# Gulp Maggots Vs Real Waxworms ???



## kruggy1 (Feb 6, 2008)

Im wanting an alternative to replace waxworms for jigs, due to hating buying and storing live bait plus them not staying on the hook good. Due you all think gulp maggots would be good replacement??


----------



## pymybob (May 28, 2004)

I have had success with Gulp maggots and I like having it in a pinch but its hard to do without the real stuff IMO. I like to have both on me when I'm out.


----------



## archman (Apr 30, 2004)

What seems to be the problem with the bait staying on the hook? With waxies or maggots, I never have them come off, even after a hit. Sometimes when you snag up, they come off. But that's the beauty of jig and maggots, you can wing it all over the place and the bait is always on.


----------



## jojopro (Oct 9, 2007)

I never even buy live maggots or waxworms anymore. Gulp! makes some amazing products and I actually believe that the Gulp! Waxies outfish real waxworms and maggots. However, I have not had the same luck with the Gulp! maggots. The Gulp! waxies stay on the hook much better than the real thing and they disperse more scent. When fishing with live larval baits, maggots stay on the hook much better than waxworms. When I used to use live waxworms, I also had a problem with keeping them on the hook mostly from pesky minnows picking them off the hook. The Gulp! Waxies are also deadly on panfish, and the fish really do eat it. I also love Gulp! nightcrawlers and earthworms for smallmouths and catfish. The Gulp! maggots never produced anything for me and though I have caught steelies on the Gulp! Alive minnows I actually prefer Berkley Realistix soft plastic minnows.

John


----------



## Fisherman419 (Dec 2, 2006)

I have used the gulp maggots a couple times this season with success. sounds likt the waxies work even better? I will have to try those.


----------



## CRAPPIE LOVER (Feb 11, 2007)

Have the Gulp Maggots and the waxies...look and feel like real...used them on the Grand two weeks ago and I had great success with both of them...Caught three and missed two lost one that was the best I ever done....As they say don't leave home without them....:B GOOD FISHING GUYS....


----------



## vkutsch (Oct 28, 2005)

To me, the real maggots stay on the hook great.
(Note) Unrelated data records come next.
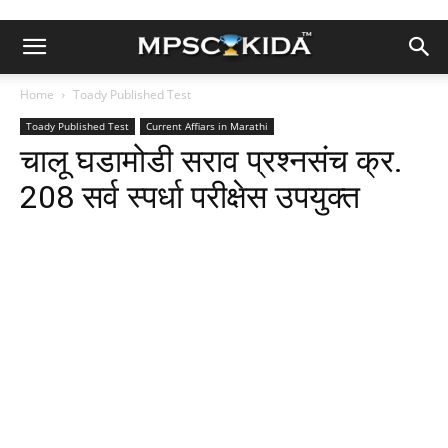
Home
Toady Published Test
Toady Published Test
Current Affiars in Marathi
चालू घडामोडी सराव प्रश्नसंच क्र.
208 सर्व स्पर्धा परीक्षेस उपयुक्त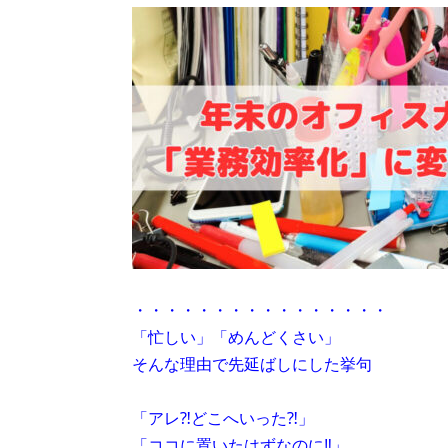
・・・・・・・・・・・・・・・・
「忙しい」「めんどくさい」
そんな理由で先延ばしにした挙句
「アレ⁈どこへいった⁈」
「ココに置いたはずなのに‼」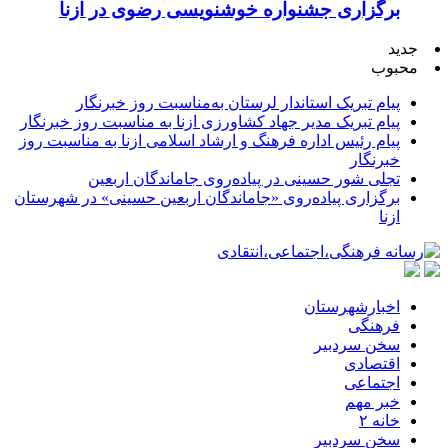
برگزاری جشنواره خوشنویسی رضوی در ازنا
جدید
محبوب
پیام تبریک استاندار لرستان به‌مناسبت روز خبرنگار
پیام تبریک مدیر جهاد کشاورزی ازنا به مناسبت روز خبرنگار
پیام رئیس اداره فرهنگ و ارشاد اسلامی ازنا به مناسبت روز
خبرنگار
تجلی شور حسینی در پیاده‌روی جاماندگان اربعین
برگزاری پیاده‌روی «جاماندگان اربعین حسینی» در شهرستان
ازنا
اخبارشهرستان
فرهنگی
سخن سردبیر
اقتصادی
اجتماعی
خبر مهم
خانه ۲
سخن سردبیر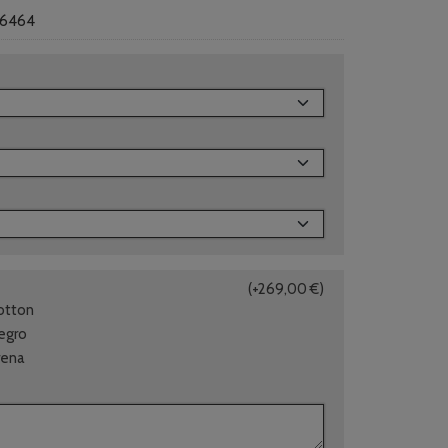
6464
(+269,00 €)
Cotton
Negro
rena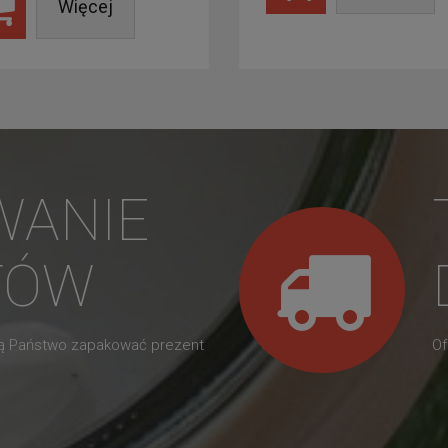
Więcej
WANIE
TÓW
gą Państwo zapakować prezent
Of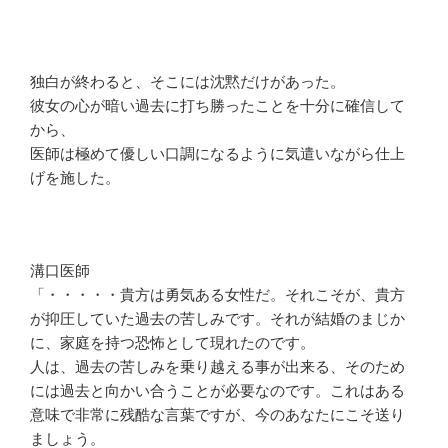
独白が終わると、そこには沈黙だけがあった。
彼女の心が暗い過去に打ち勝ったことを十分に確信して
から、
医師は極めて優しい口調になるように気遣いながら仕上
げを施した。
溝口医師
「・・・・・貴方は勇気ある女性だ。それこそが、貴方
が抑圧していた過去の苦しみです。それが結婚のまじか
に、家庭を持つ恐怖として現れたのです。
人は、過去の苦しみを乗り越える事が出来る、そのため
には過去と向かい合うことが必要なのです。これはある
意味で非常に残酷な言葉ですが、今のあなたにこそ送り
ましょう。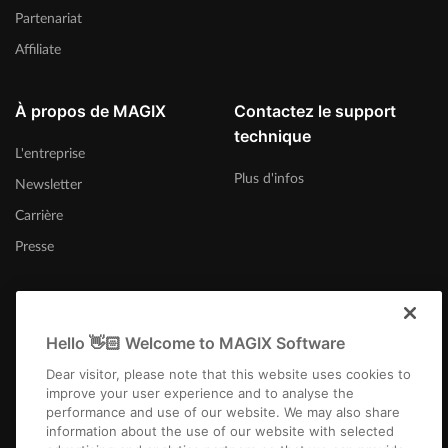
Partenariat
Affiliate
À propos de MAGIX
Contactez le support
technique
L'entreprise
Plus d'infos
Newsletter
Carrière
Presse
Hello 👋🏻 Welcome to MAGIX Software
Belgique (Français)
Dear visitor, please note that this website uses cookies to
improve your user experience and to analyse the
performance and use of our website. We may also share
information about the use of our website with selected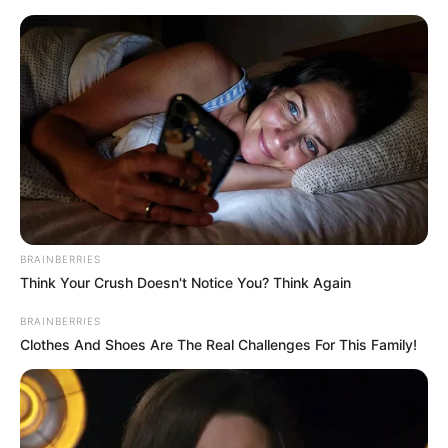
HOME
INSPIRASI
STYLE
FILM &
NGAKAK
QUOTES
HYPE
MORE
SERIES
BRAINBERRIES
Think Your Crush Doesn't Notice You? Think Again
BRAINBERRIES
Clothes And Shoes Are The Real Challenges For This Family!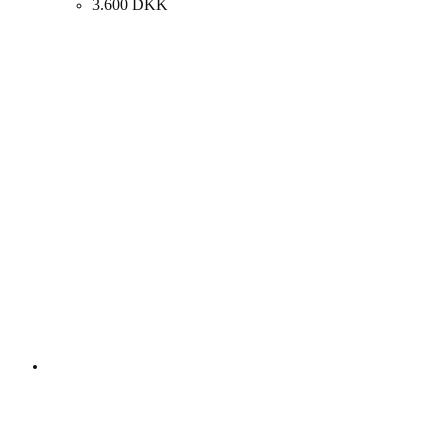
3.600
DKK
Andre kunstværker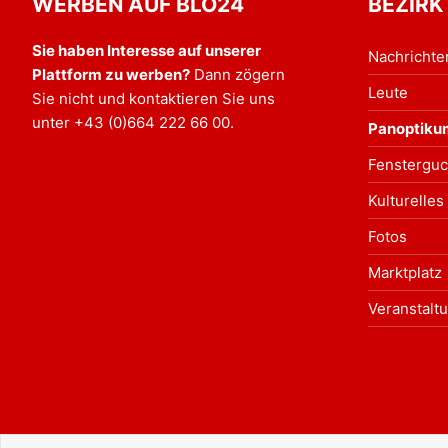
WERBEN AUF BLO24
BEZIRK
Sie haben Interesse auf unserer
Nachrichte
Plattform zu werben?
Dann zögern
Leute
Sie nicht und kontaktieren Sie uns
unter
+43 (0)664 222 66 00
.
Panoptiku
Fensterguc
Kulturelles
Fotos
Marktplatz
Veranstalt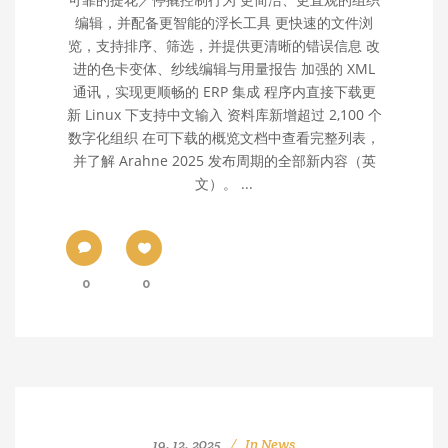
编辑，并配备更智能的浮长工具 更快速的文件浏
览，支持排序、筛选，并提供更清晰的错误信息 改
进的色卡变体、纱线编辑与用量报告 加强的 XML
通讯，实现更顺畅的 ERP 集成 程序内直接下载更
新 Linux 下支持中文输入 资料库新增超过 2,100 个
数字化组织 在可下载的概览文档中查看完整列表，
并了解 Arahne 2025 发布周期的全部新内容（英
文）。 ...
0
0
19. 12. 2025
In
News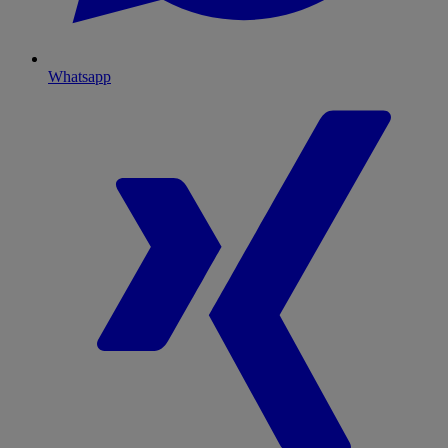
Whatsapp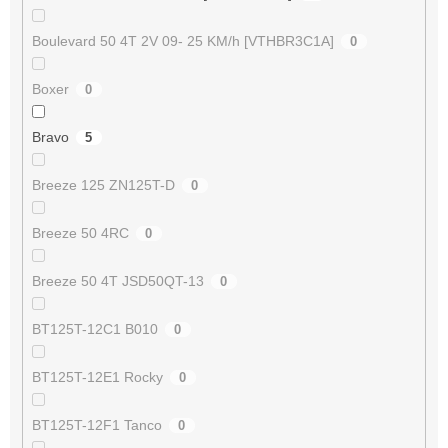
Boulevard 50 4T 2V 09- 25 KM/h [VTHBR3C1A]
0
Boxer
0
Bravo
5
Breeze 125 ZN125T-D
0
Breeze 50 4RC
0
Breeze 50 4T JSD50QT-13
0
BT125T-12C1 B010
0
BT125T-12E1 Rocky
0
BT125T-12F1 Tanco
0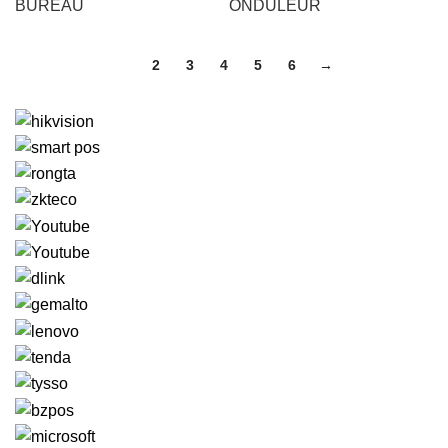
BUREAU
ONDULEUR
1
2
3
4
5
6
→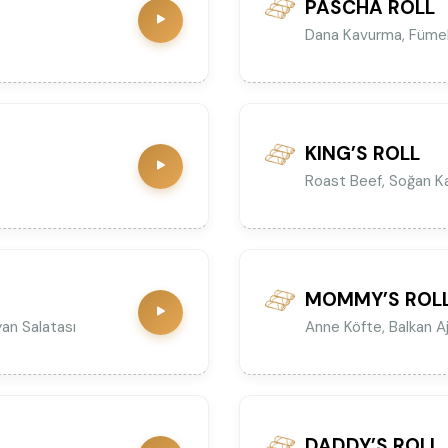
PASCHA ROLL
Dana Kavurma, Füme
KING’S ROLL
Roast Beef, Soğan K
MOMMY’S ROL
yan Salatası
Anne Köfte, Balkan Aj
DADDY’S ROLL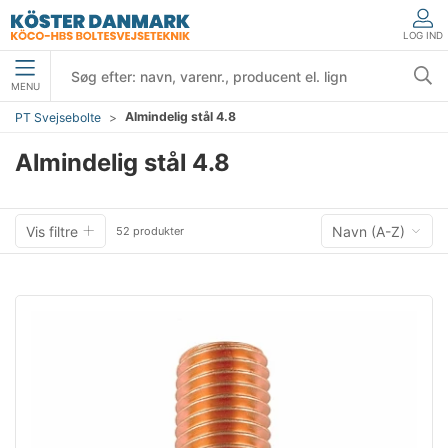
LOG IND
MENU
Almindelig stål 4.8
PT Svejsebolte
Almindelig stål 4.8
Vis filtre
Navn (A-Z)
52 produkter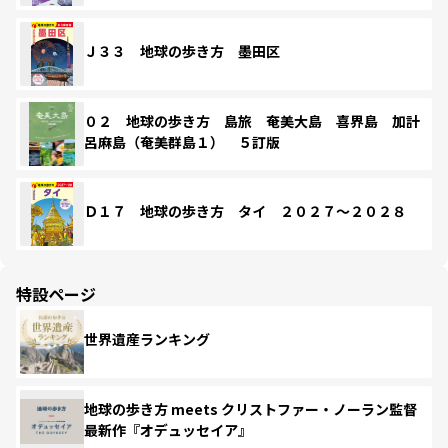
Ｊ３３ 地球の歩き方 墨田区
０２ 地球の歩き方 島旅 奄美大島 喜界島 加計
呂麻島（奄美群島１） ５訂版
Ｄ１７ 地球の歩き方 タイ ２０２７～２０２８
特設ページ
世界遺産ランキング
地球の歩き方 meets クリストファー・ノーラン監督
最新作『オデュッセイア』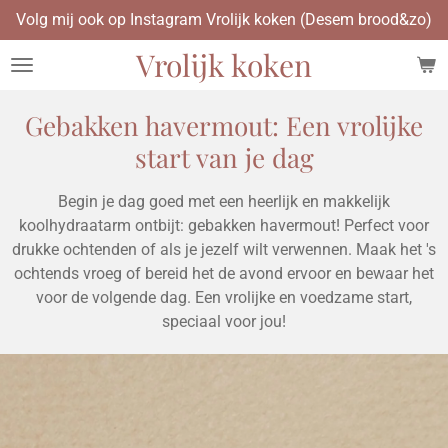
Volg mij ook op Instagram Vrolijk koken (Desem brood&zo)
Ga
direct
Vrolijk koken
naar
de
hoofdinhoud
Gebakken havermout: Een vrolijke
start van je dag
Begin je dag goed met een heerlijk en makkelijk
koolhydraatarm ontbijt: gebakken havermout! Perfect voor
drukke ochtenden of als je jezelf wilt verwennen. Maak het 's
ochtends vroeg of bereid het de avond ervoor en bewaar het
voor de volgende dag. Een vrolijke en voedzame start,
speciaal voor jou!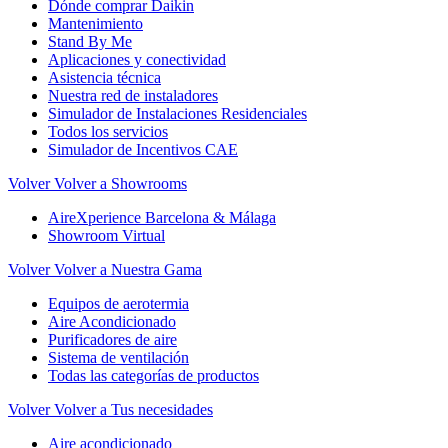
Dónde comprar Daikin
Mantenimiento
Stand By Me
Aplicaciones y conectividad
Asistencia técnica
Nuestra red de instaladores
Simulador de Instalaciones Residenciales
Todos los servicios
Simulador de Incentivos CAE
Volver
Volver a Showrooms
AireXperience Barcelona & Málaga
Showroom Virtual
Volver
Volver a Nuestra Gama
Equipos de aerotermia
Aire Acondicionado
Purificadores de aire
Sistema de ventilación
Todas las categorías de productos
Volver
Volver a Tus necesidades
Aire acondicionado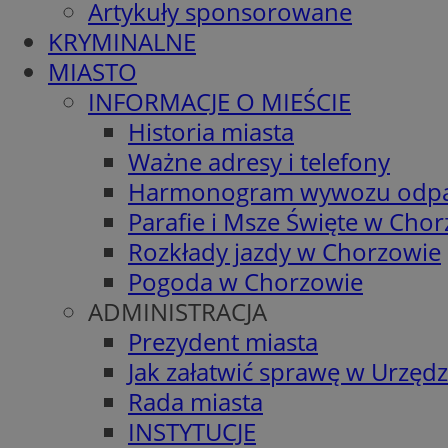
Artykuły sponsorowane
KRYMINALNE
MIASTO
INFORMACJE O MIEŚCIE
Historia miasta
Ważne adresy i telefony
Harmonogram wywozu odp
Parafie i Msze Święte w Cho
Rozkłady jazdy w Chorzowie
Pogoda w Chorzowie
ADMINISTRACJA
Prezydent miasta
Jak załatwić sprawę w Urzędz
Rada miasta
INSTYTUCJE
I have the gulp maggots, havn't tried them too much, but when I have, they have flown right off the hook when casting them. 
I was wondering, has anyone ever tried sticking a glob of powerbait on a jig?


----------



## Bobinstow90 (Apr 13, 2006)

Fisherman419 said:


> I have used the gulp maggots a couple times this season with success. sounds likt the waxies work even better? I will have to try those.


So that's how you attract all those farm animals


----------



## jojopro (Oct 9, 2007)

I don't know if they reformulated them since I first got them or if I just got a bad batch or what, since I have heard of plenty of people catching fish on the Gulp! maggots while I have never even gotten so much as a nibble with them. I bought the Gulp! maggots probably a couple of years ago. They really don't look like real maggots but more like chartreuse fish turds with a firm doughy consistency.

The waxies on the other hand, have a more realistic look (all be it the look of a waxworm cut in half), and their consistency is a little more firm like that of a soft plastic bait, allowing them to stay on your hook better than real bait or the softer Gulp! maggots. I have also had success fishing the Gulp waxies alone on a hook, putting 2 halves together to give the appearance of one whole waxworm. 

I haven't tried nor heard of many people catching steel with the trout dough baits. I generally only hear of those being used for inland trout. Wouldn't hurt to give it a shot though. Allthough I would guess that you would have an even tougher time keeping it on your jig/hook than other baits.

John


----------



## kruggy1 (Feb 6, 2008)

Thanks guys I will have to buy some gulp waxies this season and give them a try. That should eliminate my other problem and that is forgetting about live bait in your vest until your next trip out....lol.


----------